ジェットコースターが停電などで「緊急停止」した際、ちょうど“逆さま”の状態だった場合はどうなるのでしょうか。ジェットコースター設備のメーカーにその裏側を聞いてみました。

ループ走行時やきりもみ回転時に停電すると…

 2021年10月22日、大阪市此花区のテーマパーク「ユニバーサル・スタジオ・ジャパン」で、停電によりジェットコースターが停止。車両がコースの「頂上」付近に取り残されるという事態になりました。
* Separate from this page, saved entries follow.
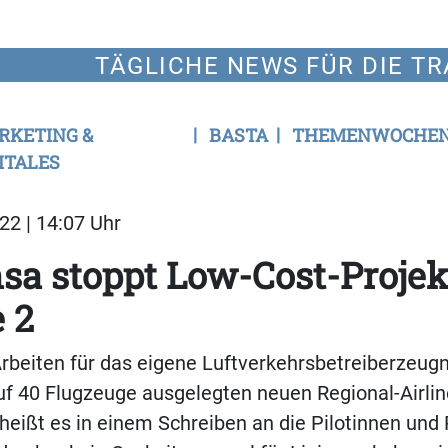
TÄGLICHE NEWS FÜR DIE TR
RKETING &
BASTA
THEMENWOCHE
ITALES
22 | 14:07 Uhr
sa stoppt Low-Cost-Projek
e 2
rbeiten für das eigene Luftverkehrsbetreiberzeugn
uf 40 Flugzeuge ausgelegten neuen Regional-Airli
 heißt es in einem Schreiben an die Pilotinnen und 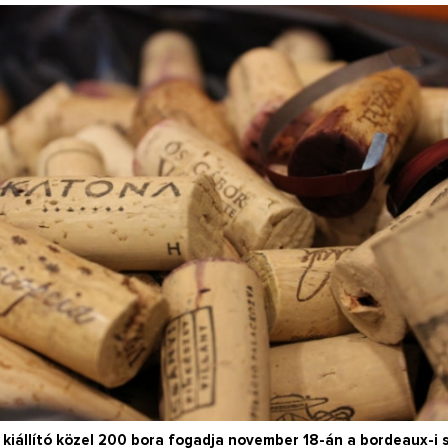
Így lesz valaki egy
borász #26 - tény
pos
Az extra ráadás fotók
pillanatokat válo
kiállító közel 200 bora fogadja november 18-án a bordeaux-i 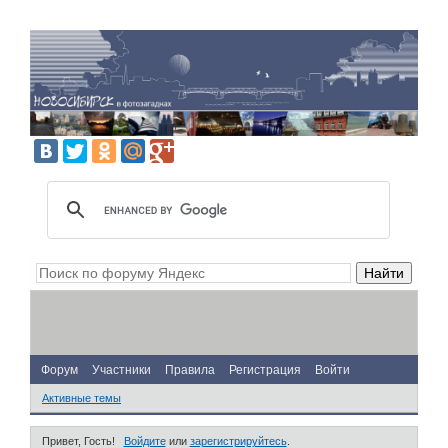
Форум
Участники
Правила
Регистрация
Войти
Активные темы
Привет, Гость!
Войдите
или
зарегистрируйтесь
.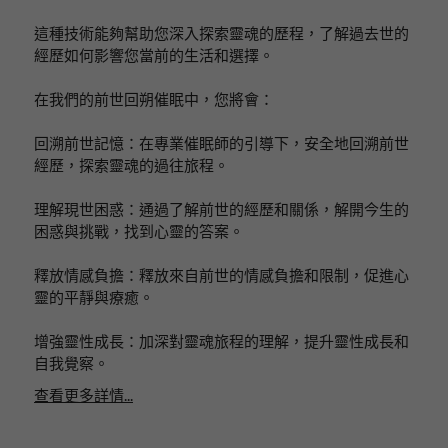
這種技術能夠幫助您深入探索靈魂的歷程，了解過去世的
經歷如何影響您當前的生活和選擇。
在我們的前世回朔催眠中，您將會：
回溯前世記憶：在專業催眠師的引導下，安全地回溯前世
經歷，探索靈魂的過往旅程。
理解現世困惑：通過了解前世的經歷和關係，解開今生的
困惑與挑戰，找到心靈的答案。
釋放情感負擔：釋放來自前世的情感負擔和限制，促進心
靈的平靜與療癒。
增強靈性成長：加深對靈魂旅程的理解，提升靈性成長和
自我覺察。
查看更多詳情...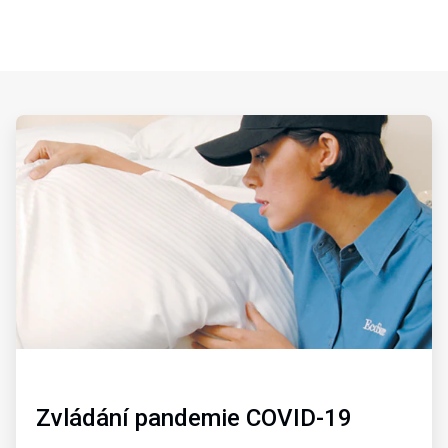
ArticleTile
1
of
2
Zvládání pandemie COVID-19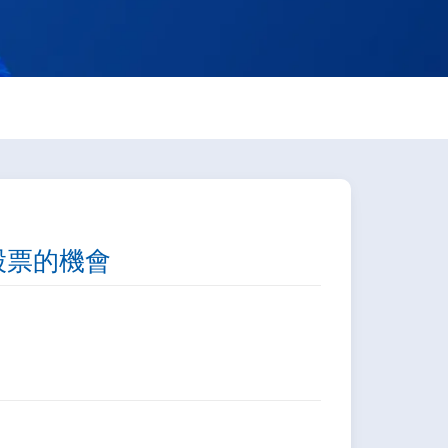
息股票的機會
乗客は非常通路をつたい、スタッフの誘導のもと地上に下りていきました。


ジェットコースターのイメージ(画像: digitalpress/123RF)。

 今回車両が止まったのは頂上付近ですが、ループ部やスクリュー部などを走行中で、「車両が逆さまになった状態」の時に停電が起きてしまった場合、どうなるのでしょうか。
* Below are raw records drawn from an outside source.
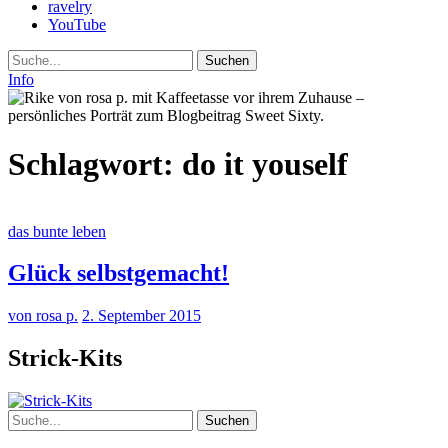
ravelry
YouTube
Suche
Info
Schlagwort:
do it youself
das bunte leben
Glück selbstgemacht!
von rosa p.
2. September 2015
Strick-Kits
Suche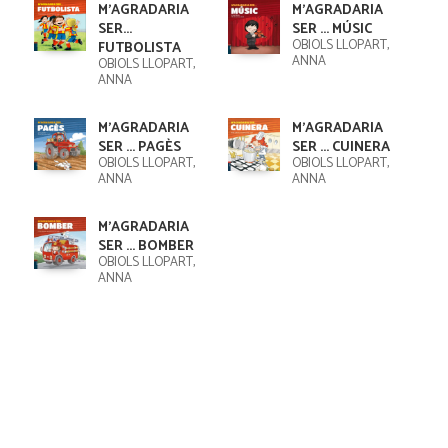
M'AGRADARIA
M'AGRADARIA
SER...
SER ... MÚSIC
OBIOLS LLOPART,
FUTBOLISTA
ANNA
OBIOLS LLOPART,
ANNA
M'AGRADARIA
M'AGRADARIA
SER ... PAGÈS
SER ... CUINERA
OBIOLS LLOPART,
OBIOLS LLOPART,
ANNA
ANNA
M'AGRADARIA
SER ... BOMBER
OBIOLS LLOPART,
ANNA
 国内でジェットコースター設備を製造する三精テクノロジーズに聞いたところ、「それぞれの遊園地の設計や運営・管理などの条件によっても変わりますが、一般的に、逆さまになった場所では止めず、安全に避難誘導ができる場所まで慣性で走らせます」とのこと。ジェットコースターは最高地点の位置エネルギーを生かして走行させる仕組みのため、特に動力がなくても運動エネルギーが持続する限り進むことが可能なのです。

 また、水平方向にきりもみ回転していく「スクリュー状のコース」の場合はどうでしょうか。先述の担当者は「同様に、慣性で安全な地点まで走らせるのが一般的です」と話します。スクリュー状など複雑な線形のコースでは非常用通路も設置が難しいため、前後に安全設備などを設けるなど、非常時を考慮してコース設計がされているそうです。